(RECORDS SHOWN begins)

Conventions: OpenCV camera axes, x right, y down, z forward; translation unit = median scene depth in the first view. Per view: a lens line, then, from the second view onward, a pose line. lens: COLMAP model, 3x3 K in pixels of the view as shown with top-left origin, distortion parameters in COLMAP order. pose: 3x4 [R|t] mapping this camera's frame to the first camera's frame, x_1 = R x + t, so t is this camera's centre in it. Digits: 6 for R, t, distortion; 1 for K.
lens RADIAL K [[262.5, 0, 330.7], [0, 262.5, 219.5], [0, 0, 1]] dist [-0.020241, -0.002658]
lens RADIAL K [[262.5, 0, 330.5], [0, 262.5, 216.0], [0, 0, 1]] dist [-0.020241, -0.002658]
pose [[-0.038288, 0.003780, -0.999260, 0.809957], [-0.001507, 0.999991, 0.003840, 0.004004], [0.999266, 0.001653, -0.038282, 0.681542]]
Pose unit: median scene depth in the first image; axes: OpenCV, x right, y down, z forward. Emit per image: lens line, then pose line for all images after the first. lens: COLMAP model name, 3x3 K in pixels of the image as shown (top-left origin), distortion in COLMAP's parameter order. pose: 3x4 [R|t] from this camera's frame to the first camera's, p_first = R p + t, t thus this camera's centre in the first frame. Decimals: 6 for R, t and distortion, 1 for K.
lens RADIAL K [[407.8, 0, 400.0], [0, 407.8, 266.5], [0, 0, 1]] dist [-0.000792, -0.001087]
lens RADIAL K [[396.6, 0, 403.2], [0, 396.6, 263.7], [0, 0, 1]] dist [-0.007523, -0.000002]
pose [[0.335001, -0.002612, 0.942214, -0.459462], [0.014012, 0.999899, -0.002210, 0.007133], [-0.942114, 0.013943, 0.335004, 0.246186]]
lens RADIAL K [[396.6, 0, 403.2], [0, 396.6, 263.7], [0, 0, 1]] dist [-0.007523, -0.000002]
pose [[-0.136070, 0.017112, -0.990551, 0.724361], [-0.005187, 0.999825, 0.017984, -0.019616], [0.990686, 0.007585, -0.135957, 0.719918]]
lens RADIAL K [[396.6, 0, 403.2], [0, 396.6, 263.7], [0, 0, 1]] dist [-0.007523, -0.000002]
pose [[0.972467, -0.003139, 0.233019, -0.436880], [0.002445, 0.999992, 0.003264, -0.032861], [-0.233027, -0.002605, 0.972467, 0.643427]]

(RECORDS SHOWN ends)

PROBLEM TO SOLVE:
The entries above, copied exactly, form the whole answer.

TASK ANSWER:
Conventions: OpenCV camera axes, x right, y down, z forward; translation unit = median scene depth in the first view. Per view: a lens line, then, from the second view onward, a pose line. lens: COLMAP model, 3x3 K in pixels of the view as shown with top-left origin, distortion parameters in COLMAP order. pose: 3x4 [R|t] mapping this camera's frame to the first camera's frame, x_1 = R x + t, so t is this camera's centre in it. Digits: 6 for R, t, distortion; 1 for K.
lens RADIAL K [[262.5, 0, 330.7], [0, 262.5, 219.5], [0, 0, 1]] dist [-0.020241, -0.002658]
lens RADIAL K [[262.5, 0, 330.5], [0, 262.5, 216.0], [0, 0, 1]] dist [-0.020241, -0.002658]
pose [[-0.038288, 0.003780, -0.999260, 0.809957], [-0.001507, 0.999991, 0.003840, 0.004004], [0.999266, 0.001653, -0.038282, 0.681542]]
Pose unit: median scene depth in the first image; axes: OpenCV, x right, y down, z forward. Emit per image: lens line, then pose line for all images after the first. lens: COLMAP model name, 3x3 K in pixels of the image as shown (top-left origin), distortion in COLMAP's parameter order. pose: 3x4 [R|t] from this camera's frame to the first camera's, p_first = R p + t, t thus this camera's centre in the first frame. Decimals: 6 for R, t and distortion, 1 for K.
lens RADIAL K [[407.8, 0, 400.0], [0, 407.8, 266.5], [0, 0, 1]] dist [-0.000792, -0.001087]
lens RADIAL K [[396.6, 0, 403.2], [0, 396.6, 263.7], [0, 0, 1]] dist [-0.007523, -0.000002]
pose [[0.335001, -0.002612, 0.942214, -0.459462], [0.014012, 0.999899, -0.002210, 0.007133], [-0.942114, 0.013943, 0.335004, 0.246186]]
lens RADIAL K [[396.6, 0, 403.2], [0, 396.6, 263.7], [0, 0, 1]] dist [-0.007523, -0.000002]
pose [[-0.136070, 0.017112, -0.990551, 0.724361], [-0.005187, 0.999825, 0.017984, -0.019616], [0.990686, 0.007585, -0.135957, 0.719918]]
lens RADIAL K [[396.6, 0, 403.2], [0, 396.6, 263.7], [0, 0, 1]] dist [-0.007523, -0.000002]
pose [[0.972467, -0.003139, 0.233019, -0.436880], [0.002445, 0.999992, 0.003264, -0.032861], [-0.233027, -0.002605, 0.972467, 0.643427]]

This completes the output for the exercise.